Document passage:
* * *
The KITX promise towards sustainability efforts begins with its sourcing of materials and extends beyond the moment the buyer receives their items with aftercare instructions that prolong the life of the garment. Traceability is key to the label, and they’ll only opt for materials that are certified organic or made from renewable, natural and recycled fibres from fair trade suppliers they deem “adhere to globally recognised social and environmental standards”.
The Considered edit from online fashion platform The Iconic consists of products the retailer says are “made using a material or process that is better for humans, animals or the environment, or made by a brand that is positively contributing to the community around us”. Whether it’s clothes that are made from low-impact materials, have eco-production credentials, or are made from non-animal alternatives, the Considered range takes into account the impact fast fashion has and is working to combat this in as many ways as possible.
Slow fashion is at the core of the Saroka brand, founded by Melbourne designer Melinda Andaloro in 2015. The label hand-makes each garment upon order to eliminate fabric and stock waste and employs only Melbourne dressmakers to craft the pieces with premium fabrics like biodegradable linen and hand-sewn finishes.
Through sustainably focused collections and artisan initiatives, NAGNATA “aims to redefine value and challenge the rampant consumerism engendered by fast fashion”. The Byron Bay-based label uses only certified organic cotton free from synthetic pesticides, insecticides, herbicides and fertilisers, which also makes for a more breathable fabric for workout wear. What’s more, you’ll never see Nagnata garments on sale — the brand does not believe clothes lose value at the end of a three-month cycle.
* * *
Job item: From the sustainable fashion passage, return word for word the stretch that opens with the words "Slow fashion is" and closes with "and hand-sewn finishes.".

Given data:
* * *
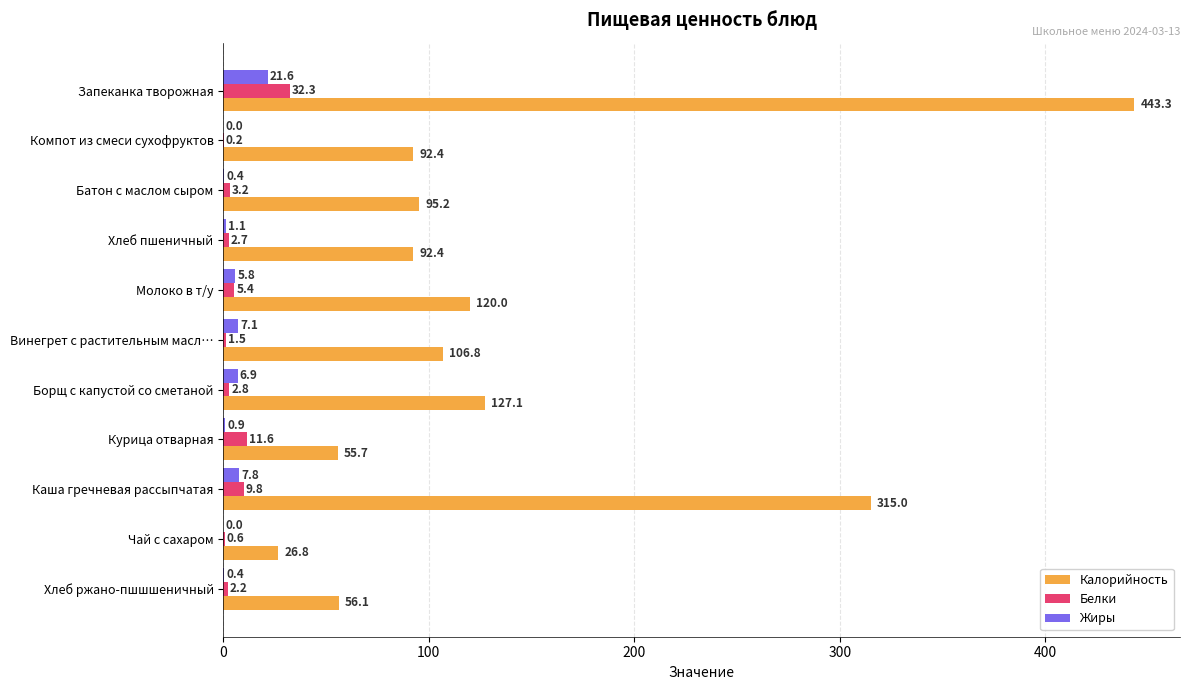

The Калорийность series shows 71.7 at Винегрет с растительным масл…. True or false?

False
* * *
Finished exercise:
Slow fashion is at the core of the Saroka brand, founded by Melbourne designer Melinda Andaloro in 2015. The label hand-makes each garment upon order to eliminate fabric and stock waste and employs only Melbourne dressmakers to craft the pieces with premium fabrics like biodegradable linen and hand-sewn finishes.